Microsoft Issues Rare Out-of-Band Emergency Windows Update For Processor Security Bugs (theverge.com)
An anonymous reader shares a report: Microsoft is issuing a rare out-of-band security update to supported versions of Windows today (Wednesday). The software update is part of a number of fixes that will protect against a newly-discovered processor bug in Intel, AMD, and ARM chipsets. Sources familiar with Microsoft's plans tell The Verge that the company will issue a Windows update that will be automatically applied to Windows 10 machines at 5PM ET / 2PM PT today. The update will also be available for older and supported versions of Windows today, but systems running operating systems like Windows 7 or Windows 8 won't automatically be updated through Windows Update until next Tuesday. Windows 10 will be automatically updated today.
Due to the performance impact of this workaround it should have an option to disable it like Linux is providing.
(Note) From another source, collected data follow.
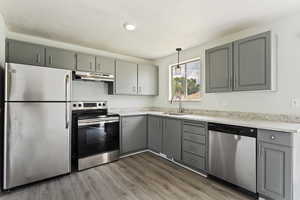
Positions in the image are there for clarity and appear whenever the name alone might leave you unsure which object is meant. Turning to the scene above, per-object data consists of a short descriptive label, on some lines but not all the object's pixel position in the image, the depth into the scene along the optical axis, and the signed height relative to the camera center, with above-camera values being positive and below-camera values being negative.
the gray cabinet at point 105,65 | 3.22 +0.76
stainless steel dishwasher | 1.92 -0.76
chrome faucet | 3.63 -0.09
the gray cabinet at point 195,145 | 2.48 -0.79
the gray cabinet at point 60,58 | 2.68 +0.76
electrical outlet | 2.02 -0.03
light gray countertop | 1.62 -0.31
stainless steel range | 2.69 -0.71
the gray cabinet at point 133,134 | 3.33 -0.79
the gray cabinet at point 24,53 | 2.38 +0.76
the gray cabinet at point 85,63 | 2.97 +0.74
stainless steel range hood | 2.91 +0.48
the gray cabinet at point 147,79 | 3.96 +0.55
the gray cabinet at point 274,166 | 1.64 -0.76
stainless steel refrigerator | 2.04 -0.36
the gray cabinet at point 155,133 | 3.34 -0.77
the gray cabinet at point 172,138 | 2.91 -0.79
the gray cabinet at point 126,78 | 3.54 +0.53
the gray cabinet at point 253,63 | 2.02 +0.52
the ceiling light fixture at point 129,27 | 2.35 +1.16
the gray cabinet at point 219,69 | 2.41 +0.53
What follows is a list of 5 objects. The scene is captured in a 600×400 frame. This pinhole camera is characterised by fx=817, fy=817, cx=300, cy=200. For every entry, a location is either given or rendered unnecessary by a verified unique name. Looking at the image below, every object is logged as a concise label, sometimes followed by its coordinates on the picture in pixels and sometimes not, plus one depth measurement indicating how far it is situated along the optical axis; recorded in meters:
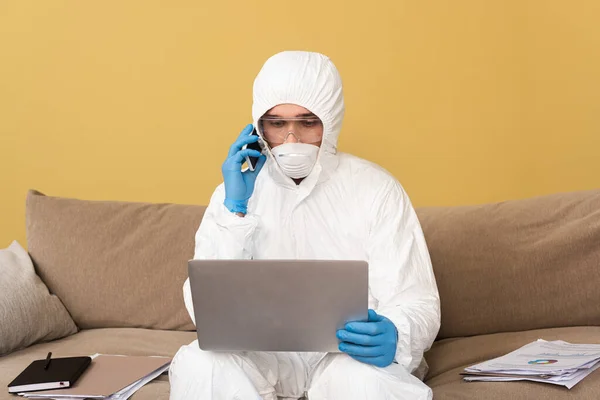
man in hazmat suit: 2.03
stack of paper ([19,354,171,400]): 2.18
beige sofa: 2.59
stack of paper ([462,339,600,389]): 2.05
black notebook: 2.22
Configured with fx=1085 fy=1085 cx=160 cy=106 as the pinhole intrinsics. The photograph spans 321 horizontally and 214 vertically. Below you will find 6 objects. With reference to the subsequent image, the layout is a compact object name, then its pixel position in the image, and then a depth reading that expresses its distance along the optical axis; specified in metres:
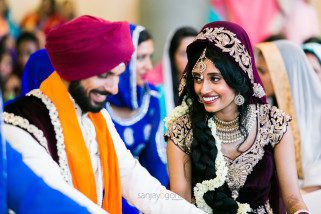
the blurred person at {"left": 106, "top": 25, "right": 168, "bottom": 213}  6.35
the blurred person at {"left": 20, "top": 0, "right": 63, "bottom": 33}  12.09
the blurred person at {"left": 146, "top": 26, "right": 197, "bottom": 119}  7.46
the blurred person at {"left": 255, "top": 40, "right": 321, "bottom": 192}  6.39
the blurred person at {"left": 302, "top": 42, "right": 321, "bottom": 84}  6.97
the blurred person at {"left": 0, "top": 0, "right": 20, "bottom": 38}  11.44
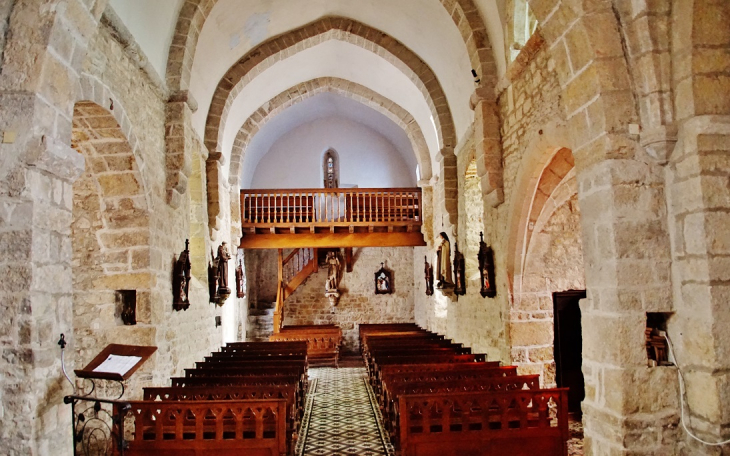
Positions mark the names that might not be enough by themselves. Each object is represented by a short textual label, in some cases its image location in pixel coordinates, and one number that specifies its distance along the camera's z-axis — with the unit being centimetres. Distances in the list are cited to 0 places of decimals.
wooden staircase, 1670
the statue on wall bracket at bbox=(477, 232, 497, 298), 835
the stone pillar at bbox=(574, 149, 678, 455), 407
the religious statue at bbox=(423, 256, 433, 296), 1334
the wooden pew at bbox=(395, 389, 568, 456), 512
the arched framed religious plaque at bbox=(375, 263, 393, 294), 1745
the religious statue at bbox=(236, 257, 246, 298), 1338
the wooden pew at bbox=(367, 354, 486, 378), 817
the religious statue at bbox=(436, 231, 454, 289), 1106
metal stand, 417
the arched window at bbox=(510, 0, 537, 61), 714
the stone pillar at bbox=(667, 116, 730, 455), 379
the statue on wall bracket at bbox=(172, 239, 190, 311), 762
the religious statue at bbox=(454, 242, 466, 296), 1009
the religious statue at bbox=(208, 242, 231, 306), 1035
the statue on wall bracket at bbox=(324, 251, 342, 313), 1698
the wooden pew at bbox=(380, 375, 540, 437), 589
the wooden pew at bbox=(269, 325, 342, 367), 1384
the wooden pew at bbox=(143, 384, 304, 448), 587
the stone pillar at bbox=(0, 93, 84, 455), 373
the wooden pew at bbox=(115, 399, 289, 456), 500
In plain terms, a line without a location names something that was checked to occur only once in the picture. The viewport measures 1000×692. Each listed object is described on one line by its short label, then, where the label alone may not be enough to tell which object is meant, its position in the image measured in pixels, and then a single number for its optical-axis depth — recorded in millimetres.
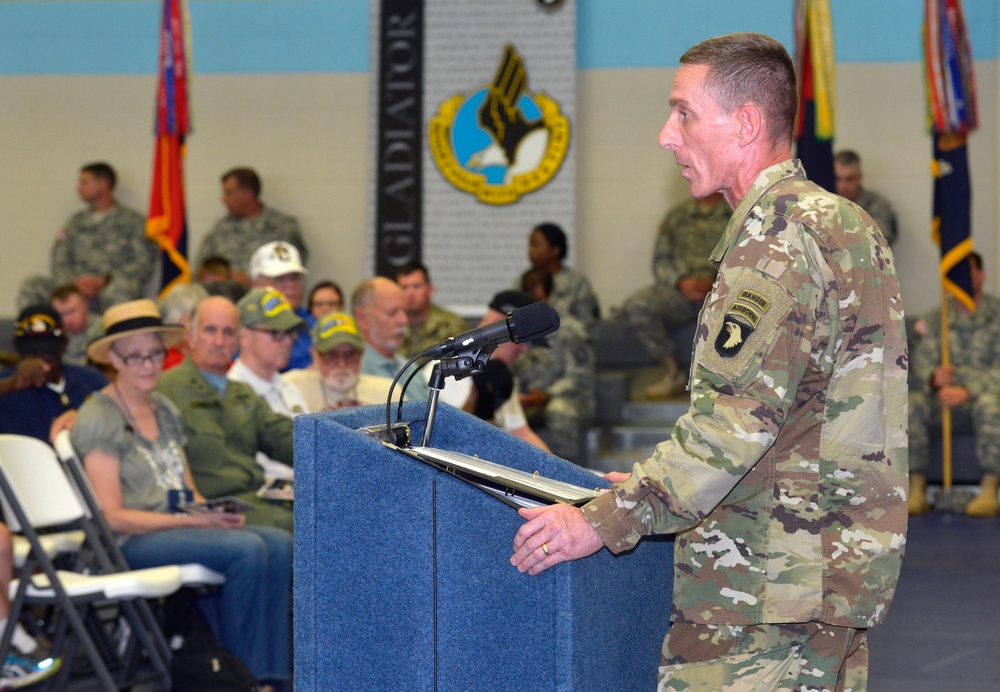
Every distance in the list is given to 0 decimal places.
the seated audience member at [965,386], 13502
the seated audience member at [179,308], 10427
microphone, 3335
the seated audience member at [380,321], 9893
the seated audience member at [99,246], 16971
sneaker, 6822
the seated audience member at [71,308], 13206
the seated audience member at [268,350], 8619
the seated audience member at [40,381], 9115
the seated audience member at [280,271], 11917
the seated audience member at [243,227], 17030
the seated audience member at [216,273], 13021
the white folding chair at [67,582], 6599
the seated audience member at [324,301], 12532
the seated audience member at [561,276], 14451
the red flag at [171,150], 12361
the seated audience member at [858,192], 15622
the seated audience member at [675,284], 15207
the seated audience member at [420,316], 12717
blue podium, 3131
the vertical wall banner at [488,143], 17356
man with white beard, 8789
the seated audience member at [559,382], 13339
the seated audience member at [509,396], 8463
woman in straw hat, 7207
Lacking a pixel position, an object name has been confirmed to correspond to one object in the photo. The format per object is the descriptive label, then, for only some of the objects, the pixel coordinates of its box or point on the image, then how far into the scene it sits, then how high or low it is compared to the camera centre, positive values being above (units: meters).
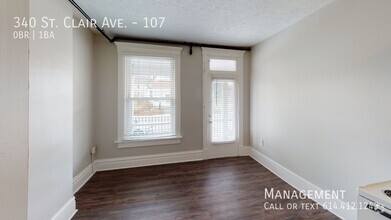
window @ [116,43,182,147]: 3.43 +0.28
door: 3.91 +0.09
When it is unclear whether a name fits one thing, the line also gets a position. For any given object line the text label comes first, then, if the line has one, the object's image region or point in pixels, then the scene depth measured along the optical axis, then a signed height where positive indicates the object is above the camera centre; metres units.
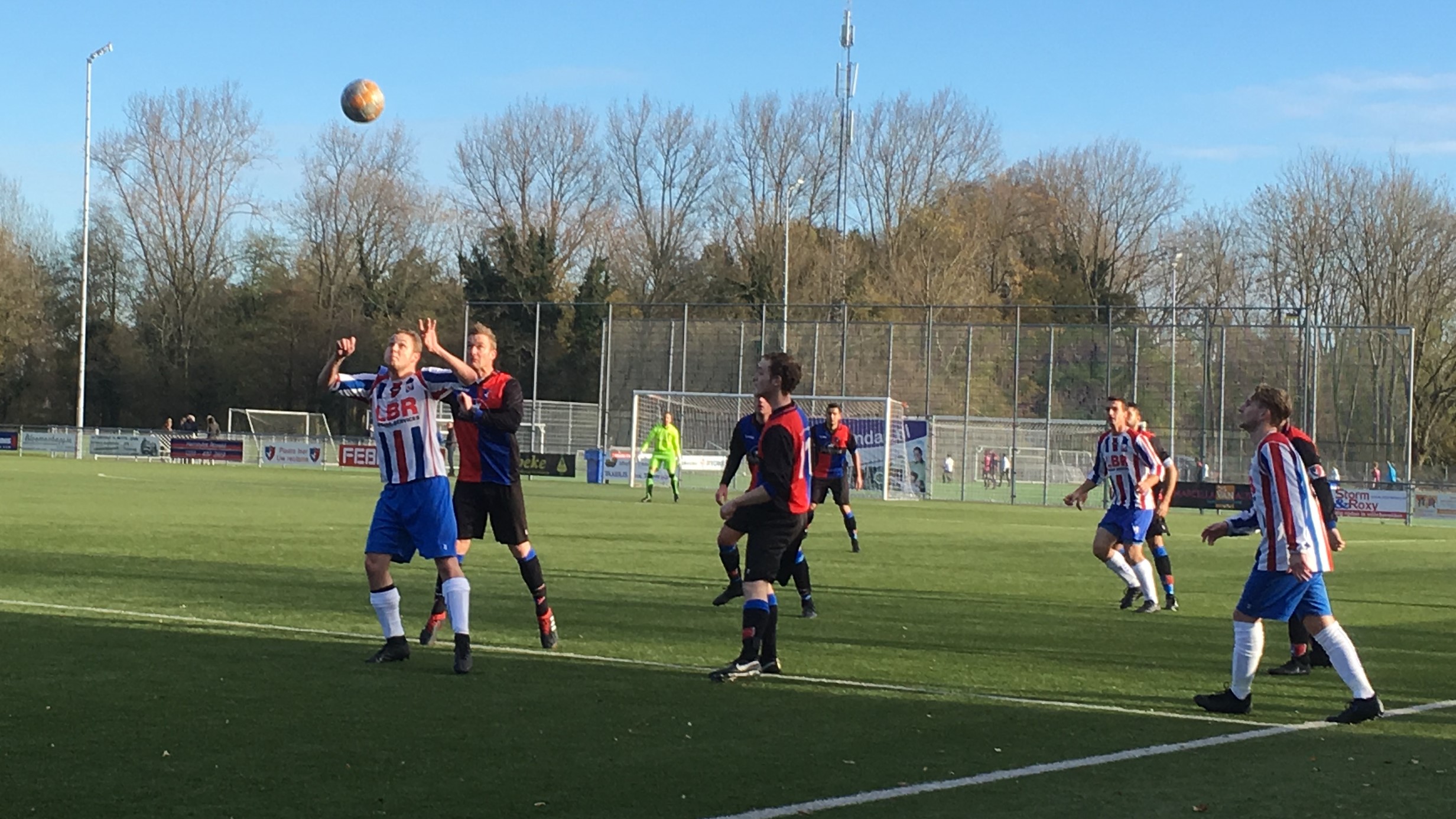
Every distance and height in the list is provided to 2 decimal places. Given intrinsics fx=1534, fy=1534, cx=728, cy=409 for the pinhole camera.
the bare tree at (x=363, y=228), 76.69 +9.55
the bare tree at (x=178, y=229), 74.38 +9.15
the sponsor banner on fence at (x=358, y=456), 53.28 -1.36
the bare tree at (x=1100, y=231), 72.94 +9.79
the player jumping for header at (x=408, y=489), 9.20 -0.43
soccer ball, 19.89 +4.10
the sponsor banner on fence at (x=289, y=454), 54.19 -1.38
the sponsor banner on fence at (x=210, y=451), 54.97 -1.35
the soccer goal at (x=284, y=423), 68.81 -0.38
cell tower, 72.81 +13.93
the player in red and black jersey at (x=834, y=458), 20.42 -0.41
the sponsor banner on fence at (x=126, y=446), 57.09 -1.32
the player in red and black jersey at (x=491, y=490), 10.17 -0.48
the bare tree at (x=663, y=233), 75.56 +9.40
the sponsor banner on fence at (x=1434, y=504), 38.38 -1.56
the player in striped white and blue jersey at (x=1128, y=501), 14.61 -0.64
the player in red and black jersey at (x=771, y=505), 9.04 -0.47
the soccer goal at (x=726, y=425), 44.12 +0.05
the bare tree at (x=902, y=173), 73.00 +12.29
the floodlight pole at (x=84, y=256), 58.34 +5.92
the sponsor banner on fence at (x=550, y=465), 48.75 -1.40
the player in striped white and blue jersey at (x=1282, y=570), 8.29 -0.71
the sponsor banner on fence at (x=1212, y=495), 39.25 -1.52
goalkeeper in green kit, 32.91 -0.43
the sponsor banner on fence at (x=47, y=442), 58.59 -1.26
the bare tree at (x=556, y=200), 75.88 +11.02
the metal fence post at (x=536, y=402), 52.34 +0.64
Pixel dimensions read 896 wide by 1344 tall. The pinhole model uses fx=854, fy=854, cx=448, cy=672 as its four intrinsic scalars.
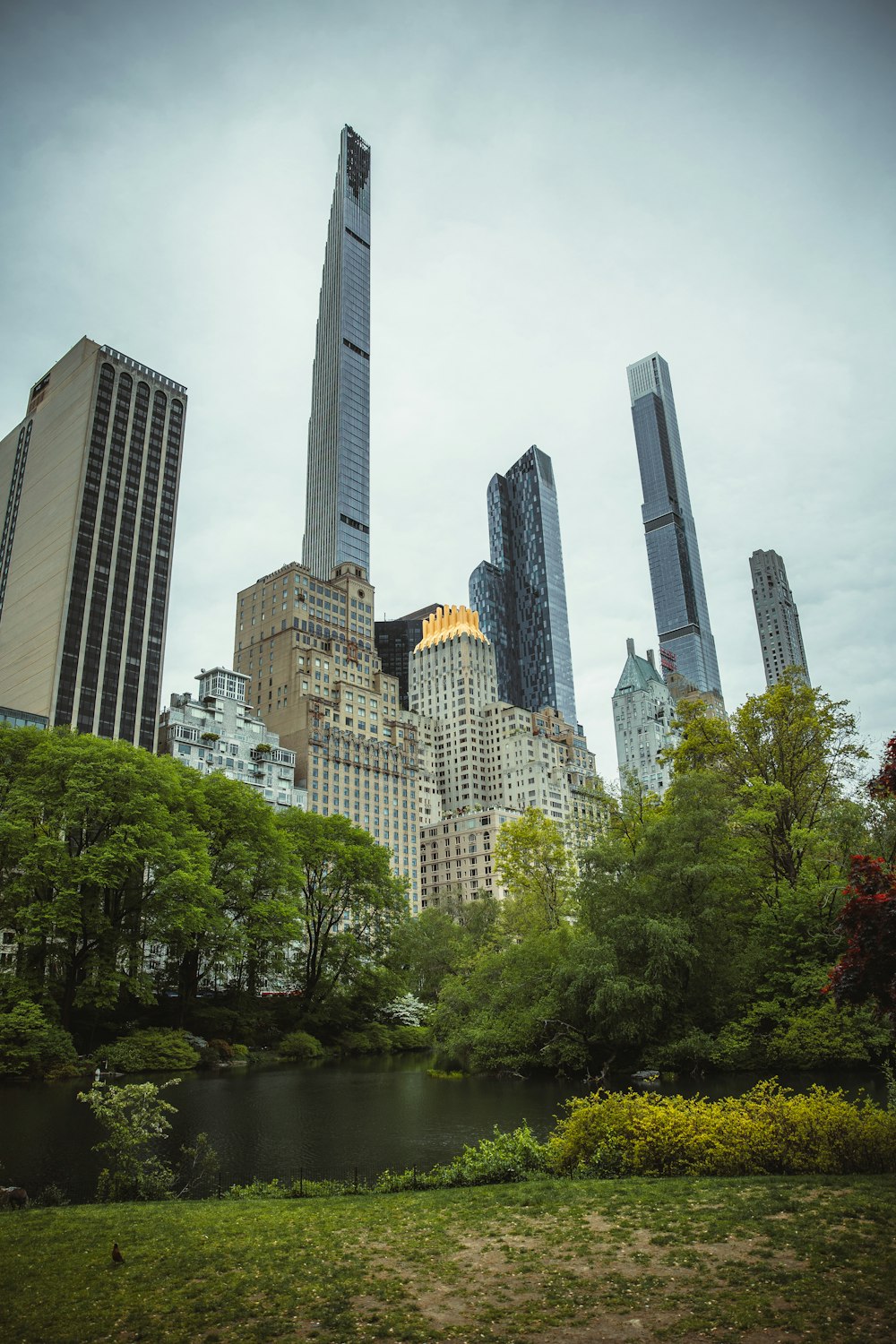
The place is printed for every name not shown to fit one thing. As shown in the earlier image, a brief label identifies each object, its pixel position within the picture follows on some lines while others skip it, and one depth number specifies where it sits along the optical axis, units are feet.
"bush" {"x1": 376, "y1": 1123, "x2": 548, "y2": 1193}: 62.49
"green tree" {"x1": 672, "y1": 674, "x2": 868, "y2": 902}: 138.00
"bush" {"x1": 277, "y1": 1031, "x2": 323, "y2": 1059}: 207.92
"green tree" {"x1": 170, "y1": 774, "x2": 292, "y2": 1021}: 202.59
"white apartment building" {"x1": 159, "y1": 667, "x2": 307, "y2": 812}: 435.12
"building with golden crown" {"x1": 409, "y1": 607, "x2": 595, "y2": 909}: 561.84
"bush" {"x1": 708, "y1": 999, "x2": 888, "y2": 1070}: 111.34
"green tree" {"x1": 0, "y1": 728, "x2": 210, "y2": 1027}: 164.96
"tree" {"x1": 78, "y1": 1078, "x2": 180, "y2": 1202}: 61.98
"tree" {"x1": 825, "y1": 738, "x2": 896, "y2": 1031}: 45.27
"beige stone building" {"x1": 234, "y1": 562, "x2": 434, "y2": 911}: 508.94
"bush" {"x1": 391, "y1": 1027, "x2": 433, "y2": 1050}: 239.71
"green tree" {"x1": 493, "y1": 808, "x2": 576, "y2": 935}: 189.16
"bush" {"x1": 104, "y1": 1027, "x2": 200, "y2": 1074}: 165.68
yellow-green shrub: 55.06
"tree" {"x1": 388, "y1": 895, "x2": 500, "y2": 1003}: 252.01
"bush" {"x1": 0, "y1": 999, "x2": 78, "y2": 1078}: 147.95
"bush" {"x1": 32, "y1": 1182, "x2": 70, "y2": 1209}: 60.52
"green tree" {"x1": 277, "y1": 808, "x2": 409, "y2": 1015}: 243.19
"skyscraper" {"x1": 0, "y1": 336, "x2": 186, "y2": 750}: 498.28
An alternate, more refined approach would be to selectively enable the kernel page-table isolation on a per-process basis, based on either user configuration or an automatic trust determination such as whether the app is signed by a trusted certificate source (ie, downloaded, unsigned apps would run with page isolation enabled).
Since the most likely result of the vulnerability to desktop users is being able to defeat kernel-enforced DRM and Windows licensing, it's no surprise Microsoft would push this out as a mandatory update of the highest priority.